CSV Data


#1

I used MusePlayer to convert a .muse recording into a CSV file. If I wanted to replicate the graphs that MuseLab’s visualizer shows, how would I go about doing that based on my CSV. For instance, how would I use the data in any row of the uploaded spreadsheet sample screenshot to visualize the data as MuseLab’s visualizer does?



#2

Hi Yotta,

You have a couple of options for this.

Firstly, you could separate your data into the different data types using excel and then plot them using excel graphs.

Secondly, if you like the way Muse-Lab displays it, Muse-Player will allow you to stream the data back into Muse-Lab the exact same way you did the first time. muse-player -f mymusefile.muse -s UDP:5000 will take the contents and mymusefile.muse and stream is out over OSC onto port 5000 using UDP.

Let me know if that’s what you’re looking to achieve.


#3

Well, we’d actually like to visualize the data using Mathematica. Could you maybe explain how the data correlates to the visualization so that we can achieve similar visualizations using Mathematica?


#4

Hi Yotta,

I’m not personally familiar with Mathematica, but a quick Google search seems to imply that you can import csv files directly into Mathematica. Have you tried this already? What kind of issues did you encounter?


#5

Yes, CSV data can easily be imported into Mathematica. Our problem is that we don’t understand how your data is organized. For instance, at one time step, you have several rows of EEG data with four columns of numbers for each row with no headers indicating what each column signifies. Could you break down what these are?


#6

Oh, certainly. This should be documented here:

As well as all other messages from Muse-IO.

However, EEG is as follows:
Tp9, Fp1, Fp2 and Tp10 microvolts in the 10-20 system.

DRL and Ref are as expected:
DRL and Ref in microvolts.

Hope that helps.


#7

This helps tremendously. Thank you so much. Also, could perhaps explain the way this data is time stepped? We aren’t understanding why sometimes there are multiple rows of the same data at the same time step and a different number of rows of that same type of data for another time step, such as 16 rows of EEG all for one second and 11 rows of EEG data associated with another second.


#8

Certainly, at the moment Muse does not have an accurate way of measuring the timestamp on the headband. However, we are confident it samples at 220Hz quite precisely, with some tolerance for temperature fluctuations in the crystal. We’ve very carefully made sure the sampling rate is even and as accurate as possible.

To this end we timestamp the samples presently on parsing them. We send 16 samples in a single packet so samples may be clumped into sets of 16 in the timestamps. It is valid to assume an even distribution of the EEG samples. So if you get 220 samples in one second it should be safe to assume the time between them is 1/220 each. Redistributing the timestamps.

We understand this is not ideal and we intend to improve this in the future through better prediction metrics, but for most applications an assumption of equal distribution should suffice.


#9

I also have some unrelated questions. Firstly, do the numbers for the four EEG graphs (0-3) correlate to the four electrodes TP 9, FP 1, FP 2, TP 10, respectively?
Furthermore, is the raw FFT data used to compute the EEG data or something else? Is /muse/elements/raw_fft0 thus associated with EEG 0 (TP 9 according to my guess)?

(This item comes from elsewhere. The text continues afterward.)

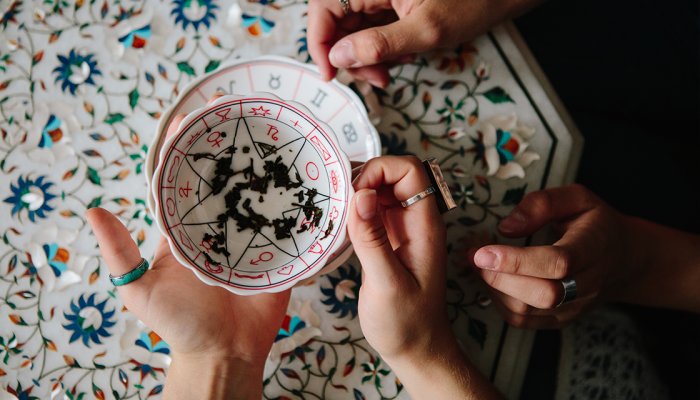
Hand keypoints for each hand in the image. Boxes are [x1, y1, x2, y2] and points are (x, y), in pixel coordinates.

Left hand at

Also, is there a way to reset the headband’s accumulated data that the session scores are calculated from other than waiting the maximum time period the data is held? To my understanding, the session scores average each absolute band power. Thus, if two people were to use the same headband, this average would not accurately convey information about their separate data.

What is the explicit maximum time, if any, that the data is stored for averaging in the session score?


#10

Hi Yotta,

Correct, 0-3 correlate to TP9, Fp1, Fp2 and TP10 respectively. Consequently the same can be said for raw_fft0 - raw_fft3.
The FFT’s are all computed from the raw EEG data. If you turn off the DSP option you will only see raw data like EEG, Accelerometer and Battery information.

All session scores begin their history when the headband is successfully placed on a user’s head and they are cleared when the headband is removed. There is a flag sent from Muse-IO called headband_on. If this is set to 0, which happens if the headband is removed, the session scores are all reset.

The way the session scores operate is they create a personalized history for the user. This history adapts to the present more than the past. 10 times a second it will take a sample of the user’s live EEG and use that as a band power input. That input decays with a half life of 10 seconds, which means 10 seconds after it’s been read it affects the output score by half of what it originally contributed. It’s weight is halved.

In reality, all the data is held more of less indefinitely since the history decays logarithmically new entries into the history will decay towards 0 forever without ever really truly reaching 0 weight.

Just to clarify, session scores are not correlated to an average absolute band power directly. It will create a history of all your absolute scores, weighting the most recent more heavily, and then return a score between 0 and 1 to tell you where you are with respect to your own personal history. It should not be possible to share history with another user.

Hope that all makes sense.


#11

Yes, you’ve been a great help. We’ll make another post or something if any other questions arise. Thanks so much again!